Her arms goose-pimple in the cold room. She watches him, as he hangs there awkwardly before her, trying to think of what to say next. His entire body leans forward, as if desperate for her. She senses that he wants to touch her; that every speck of him longs for that. Abruptly, though, he leaves the room, muttering something about coffee.

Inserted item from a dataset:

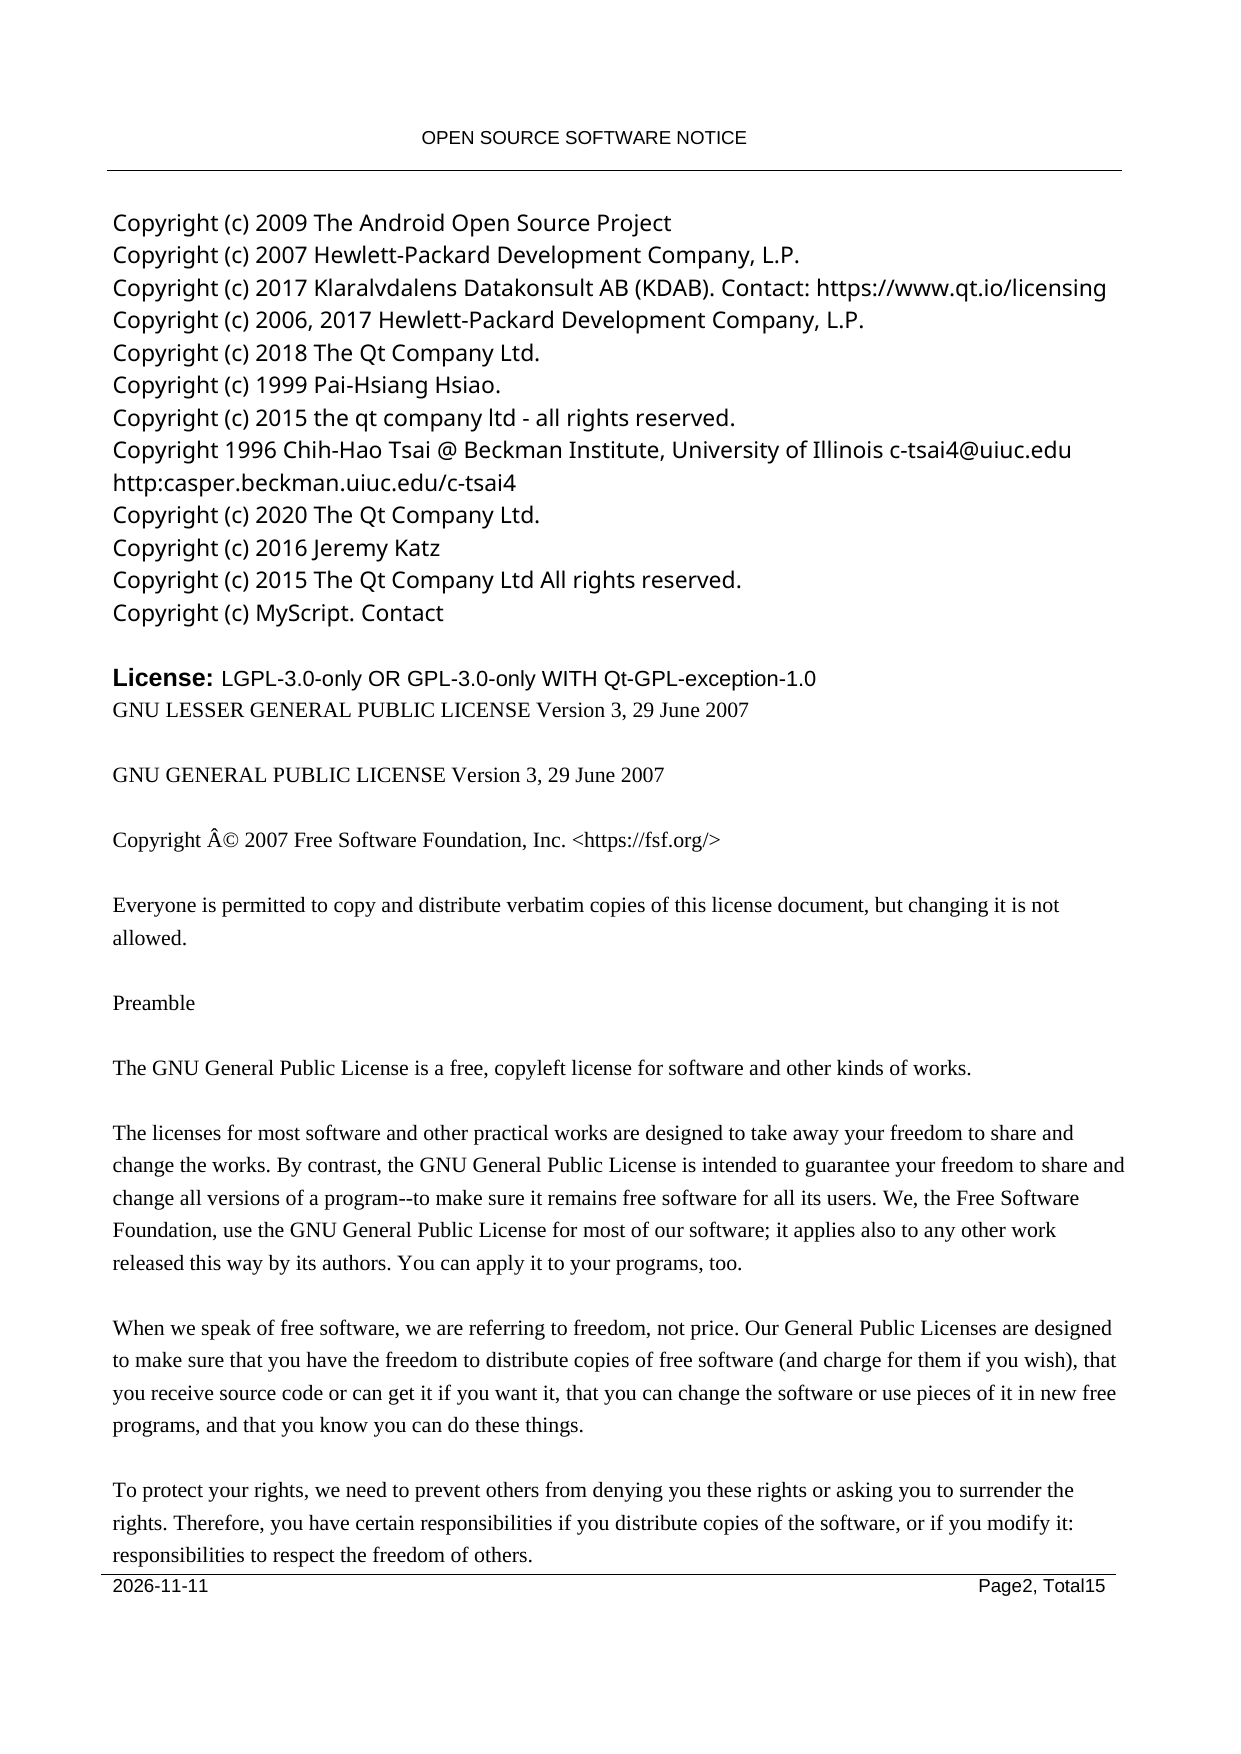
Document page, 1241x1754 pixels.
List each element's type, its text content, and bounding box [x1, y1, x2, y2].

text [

She goes to the sound system and picks up a record at random from one of the boxes on the floor. She doesn’t look at it as she places it on the turntable and raises the needle: she knows nothing about music. By coincidence, it’s a song she recognises. Life on Mars. She freezes, immediately shoved by the familiar tune back to a different time and place. A small, cramped room in a New York apartment. A pink nylon bedspread. A young Vietnamese boy named Bobby who is covered in bruises and who still smells of his last customer’s semen, a cheap cassette player that rattles as it plays the words, Is there life on Mars? Is there life on Mars?. Unexpected tears spring to her eyes.

She bends her head over the record sleeve and seconds later turns to see Frank standing in the door, the coffee mugs in his hands. They smile at each other and as she stands there gazing at him, she feels for the first time in a very long while that perhaps she might find peace, here, in this dark, messy house, with this tall, shy stranger, if only for one night. She feels as if she might perhaps sleep and not dream for once the same, old, terrible dream.